Page:Verne - Une ville flottante, 1872.djvu/97

Cette page a été validée par deux contributeurs.

Le docteur continua pendant quelque temps cette thèse, tendant à me prouver, chose facile, que nous sommes tous mortels. Je ne crus pas devoir discuter et le laissai dire. En nous promenant, lui parlant, moi écoutant, je vis les charpentiers du bord qui s’occupaient à réparer les pavois défoncés à l’avant par le double coup de mer. Si le capitaine Anderson ne voulait pas entrer à New-York avec des avaries, les charpentiers devaient se hâter, car le Great-Eastern marchait rapidement sur ces eaux calmes, et jamais, je crois, sa vitesse n’avait été si considérable.
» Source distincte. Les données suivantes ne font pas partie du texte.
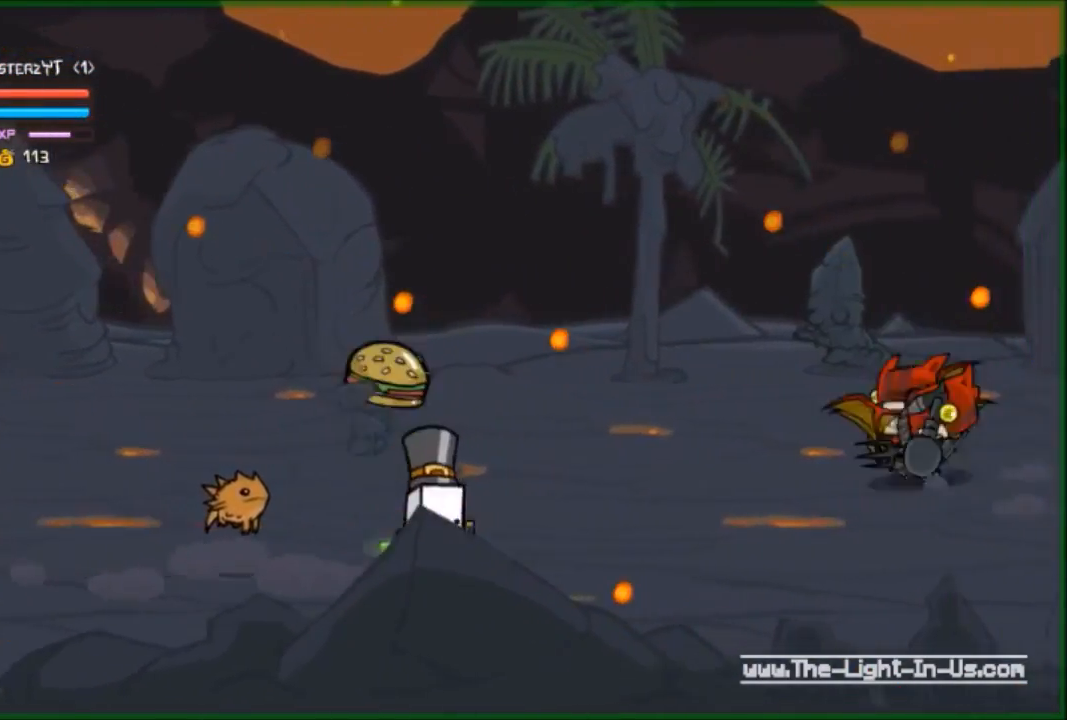
{"buttons": [], "left_stick": "left", "events": [[200, "left_stick", "up-left"], [500, "left_stick", "left"]]}
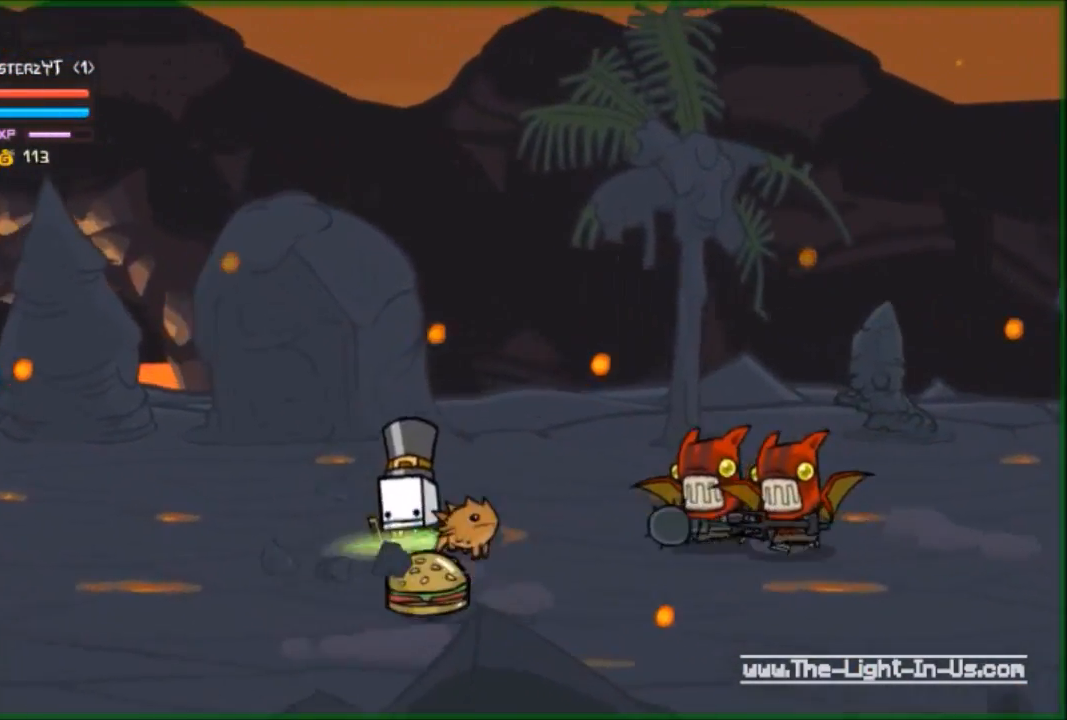
{"buttons": [], "left_stick": "up-right", "events": [[500, "left_stick", "up-right"]]}
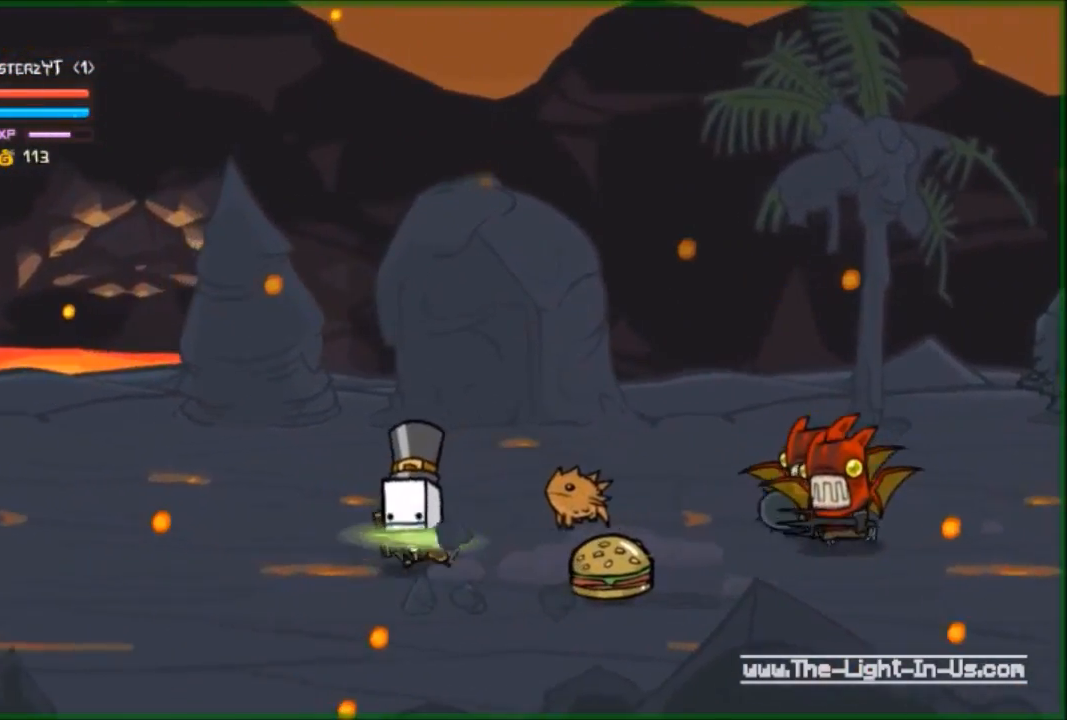
{"buttons": [], "left_stick": "center", "events": [[133, "R2", "down"], [133, "Y", "down"], [167, "left_stick", "right"], [267, "Y", "up"], [267, "left_stick", "center"], [400, "R2", "up"]]}
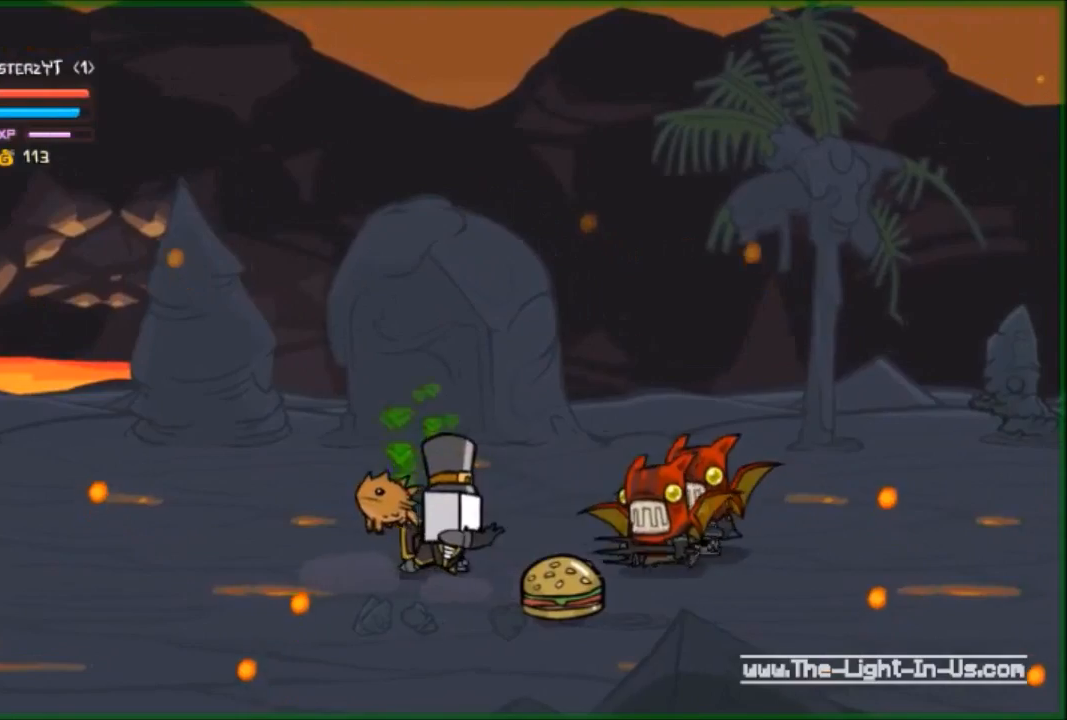
{"buttons": [], "left_stick": "left", "events": [[33, "left_stick", "left"]]}
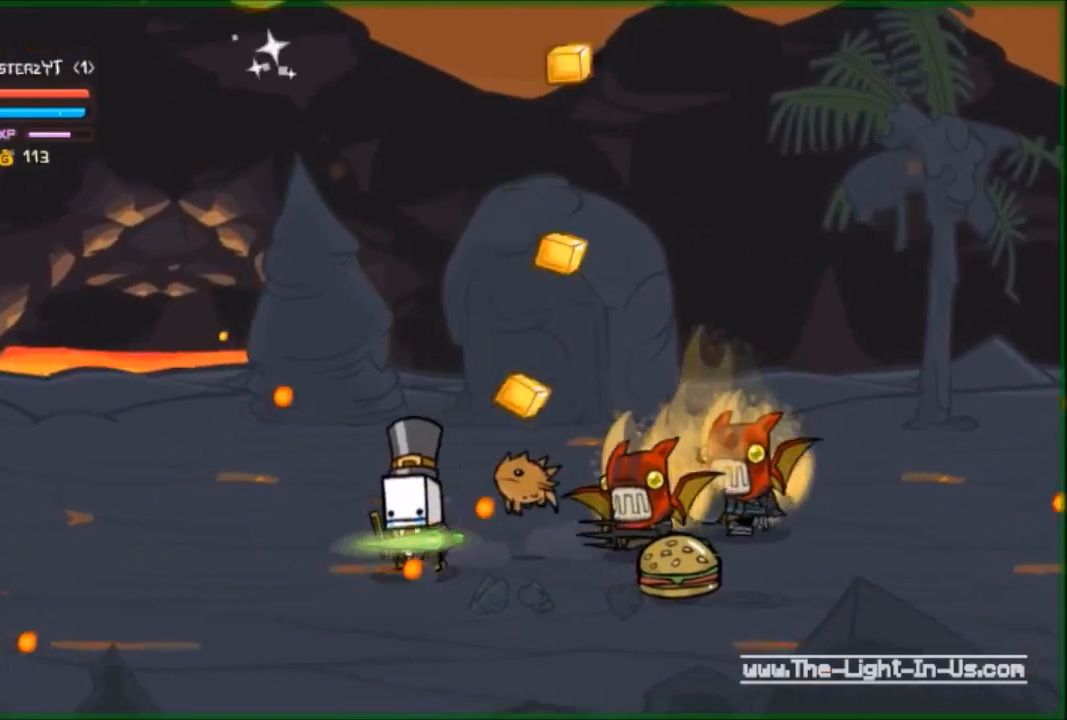
{"buttons": ["R2"], "left_stick": "right", "events": [[300, "left_stick", "up-left"], [367, "R2", "down"], [500, "left_stick", "right"]]}
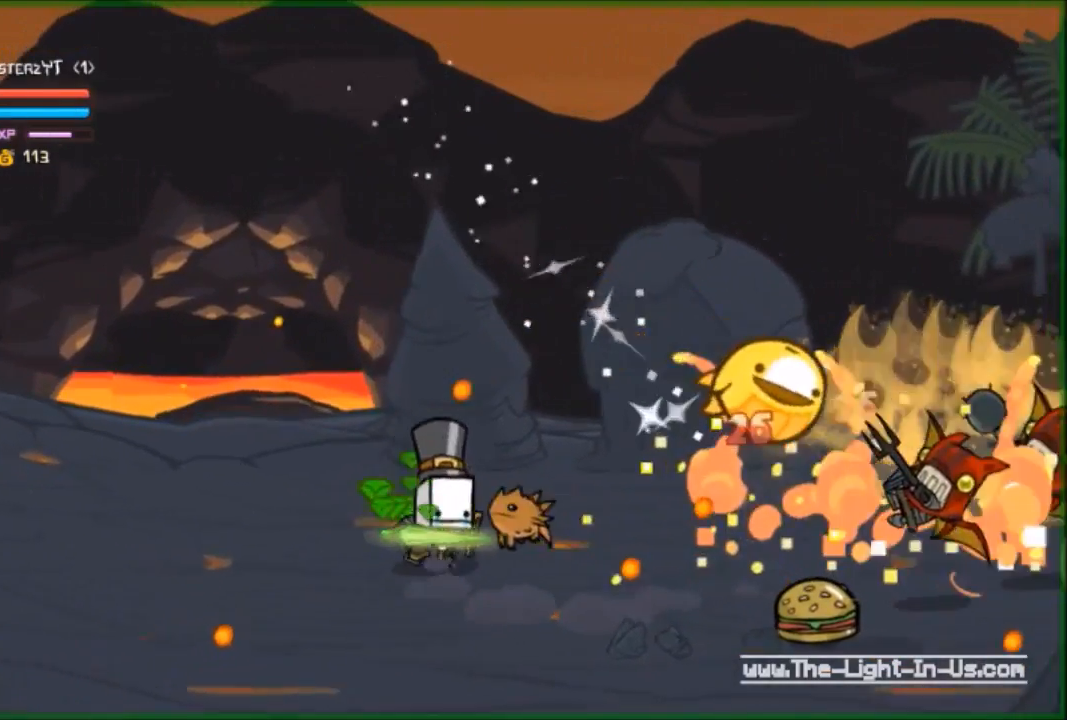
{"buttons": ["R2"], "left_stick": "right", "events": [[133, "B", "down"], [167, "left_stick", "center"], [267, "B", "up"], [433, "left_stick", "right"]]}
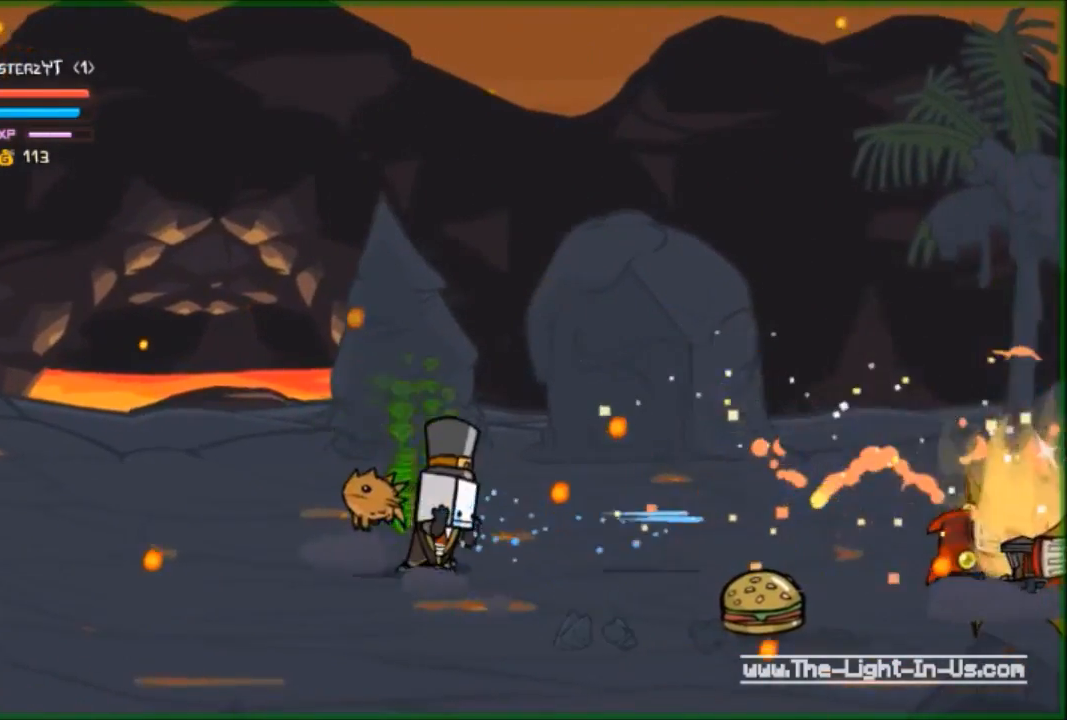
{"buttons": ["B", "R2"], "left_stick": "right", "events": [[433, "B", "down"]]}
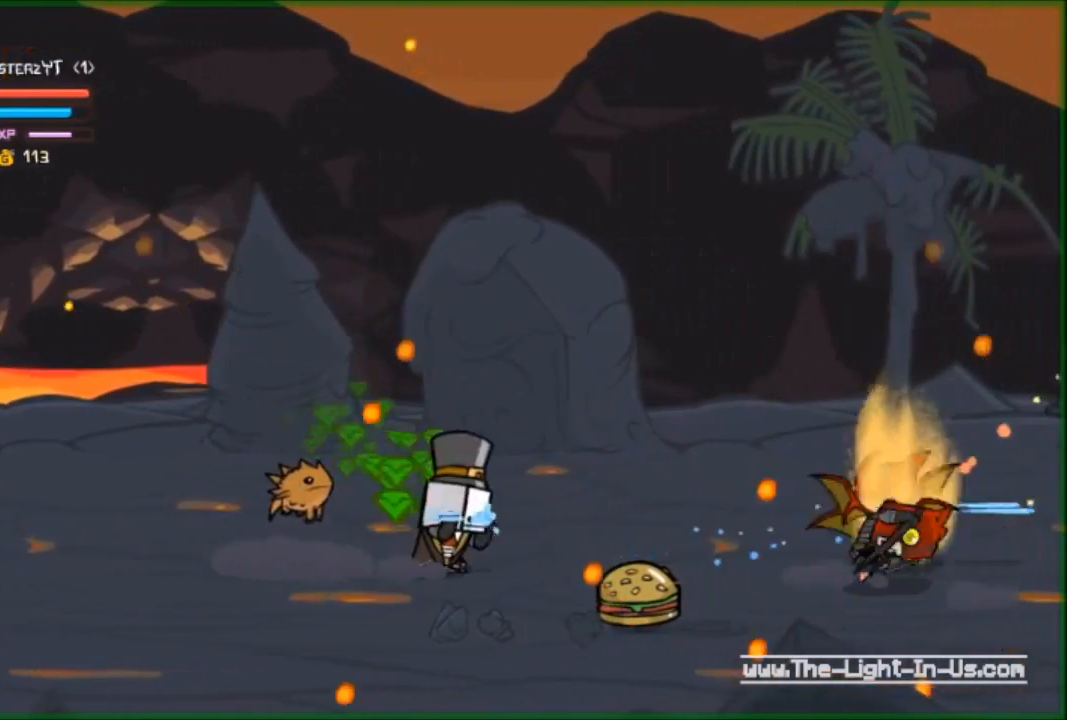
{"buttons": ["R2"], "left_stick": "center", "events": [[33, "left_stick", "up-right"], [100, "B", "up"], [233, "left_stick", "center"]]}
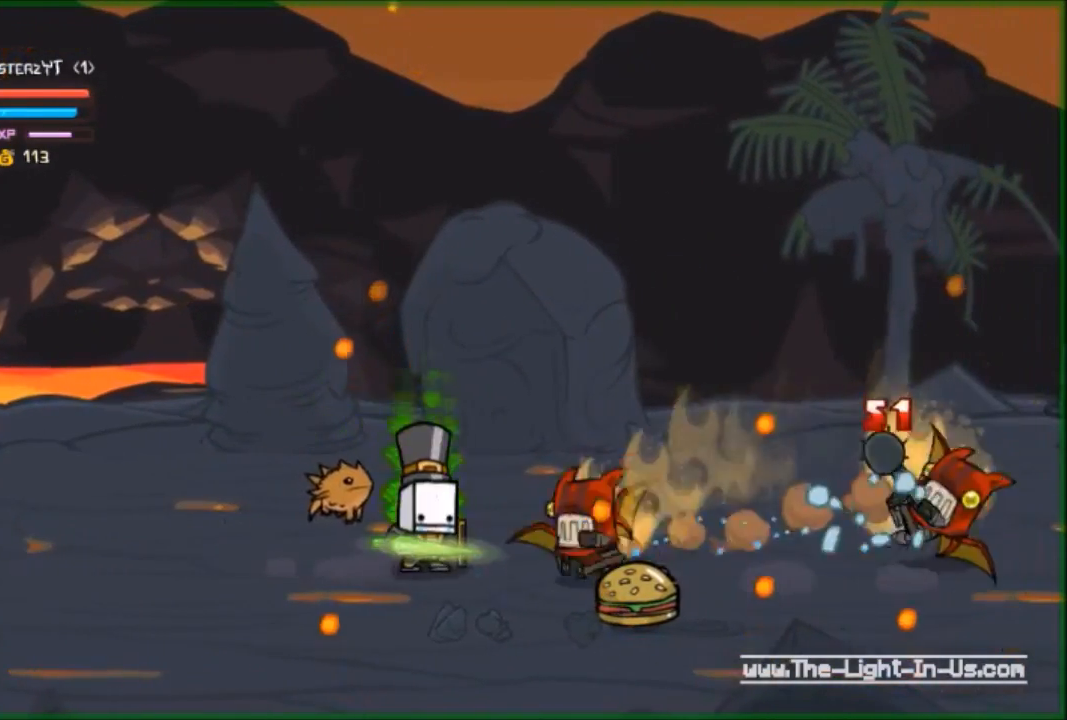
{"buttons": [], "left_stick": "left", "events": [[133, "B", "down"], [267, "B", "up"], [400, "left_stick", "left"], [467, "R2", "up"]]}
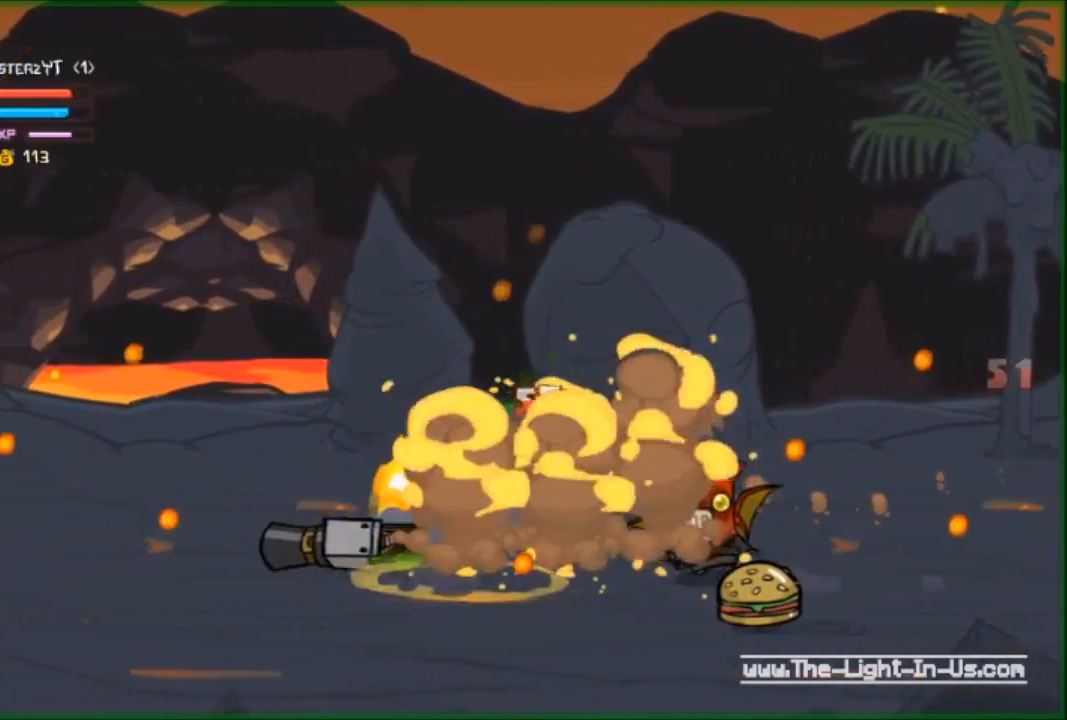
{"buttons": [], "left_stick": "left", "events": []}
Je le compris à l’enjouement des deux fiancés, qui, penchés sur la balustrade, ne comptaient plus les tours de roues. Les longs pistons se développaient avec entrain, et les énormes cylindres, oscillant sur leurs tourillons, ressemblaient à une sonnerie de grosses cloches lancées à toute volée. Les roues fournissaient alors onze tours par minute, et le steam-ship marchait à raison de treize milles à l’heure.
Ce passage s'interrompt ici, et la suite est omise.